Progress is an Illusion

Technology once had actual and real benefits. The roof, the shelf, the wheel and fire were beneficial without substantial negative side effects. For some time new technology has focused on making money and benevolent outcomes are no longer the rule. Below are two examples of the fruitlessness of commercially driven tech.

The replacement of the cash register accomplished one simple transaction: the labor of accounting was transferred from the back office to the clerk and the customer. I was in Starbucks recently, ordering a simple tea for $2.45. The clerk punched at least 12 buttons to effect the transaction. This was with the computer working (not always the case) and with an experienced clerk. While a plus for the company, with a lower paid clerk doing the work rather than a higher paid accountant, it is numbing work and a waste of the customer’s time. It works because everyone has transferred the accounting function to the point of sale, so customers have no choice in the matter and have acclimated to the negative tech.
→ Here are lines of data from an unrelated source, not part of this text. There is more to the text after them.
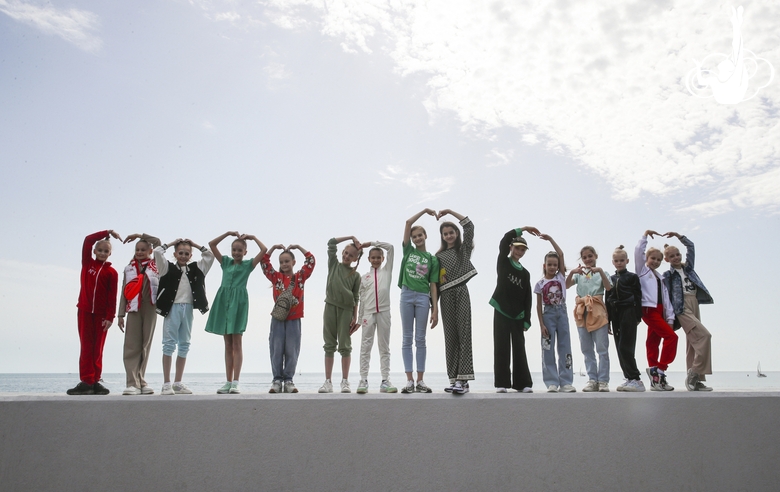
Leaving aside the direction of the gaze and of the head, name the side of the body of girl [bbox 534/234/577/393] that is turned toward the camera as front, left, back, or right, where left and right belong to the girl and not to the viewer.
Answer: front

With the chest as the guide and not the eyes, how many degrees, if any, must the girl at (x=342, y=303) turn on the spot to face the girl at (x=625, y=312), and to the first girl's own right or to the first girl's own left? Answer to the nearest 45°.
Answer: approximately 90° to the first girl's own left

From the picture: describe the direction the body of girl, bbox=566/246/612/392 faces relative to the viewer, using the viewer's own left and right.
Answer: facing the viewer

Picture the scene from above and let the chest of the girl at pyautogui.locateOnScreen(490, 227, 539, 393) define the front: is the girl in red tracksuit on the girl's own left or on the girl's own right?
on the girl's own right

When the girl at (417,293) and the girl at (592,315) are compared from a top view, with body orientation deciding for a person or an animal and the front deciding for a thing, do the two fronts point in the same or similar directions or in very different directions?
same or similar directions

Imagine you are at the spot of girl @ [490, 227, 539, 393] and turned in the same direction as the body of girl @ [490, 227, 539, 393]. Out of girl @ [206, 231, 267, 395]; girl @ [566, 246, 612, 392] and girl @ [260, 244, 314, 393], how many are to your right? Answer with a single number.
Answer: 2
Attorneys are largely devoted to words on paper. One would think that the advent of “word processing” would have reduced the number of hours attorneys, paralegals and secretaries devote to each document, and a substantial lowering of the cost to the client. Yet such as not occurred. A relaxed and sloppy approach to creating documents has resulted in endless revisions. The time and cost savings haven’t materialized. In addition, despite word processing being the screwdriver of technologies, where one would expect a standard method would make it a one-time learning event, typist have had to contend with a seemingly endless parade of new products (remember Workperfect?) and upgrades. Imagine the screwdriver you bought in 1988 suddenly stops works.

Other technologies look better on the surface, but that is because the negative outcomes are so hidden and complex that they cannot be easily ferreted out. Technology for financial gain plays on people’s penchant for novelty and their fear of being left out. It is a pernicious and likely fatal ploy. As in all things in duality, we activate two polarities with our every action. As long as corporations and customers ignore this, unintended consequences will dominate.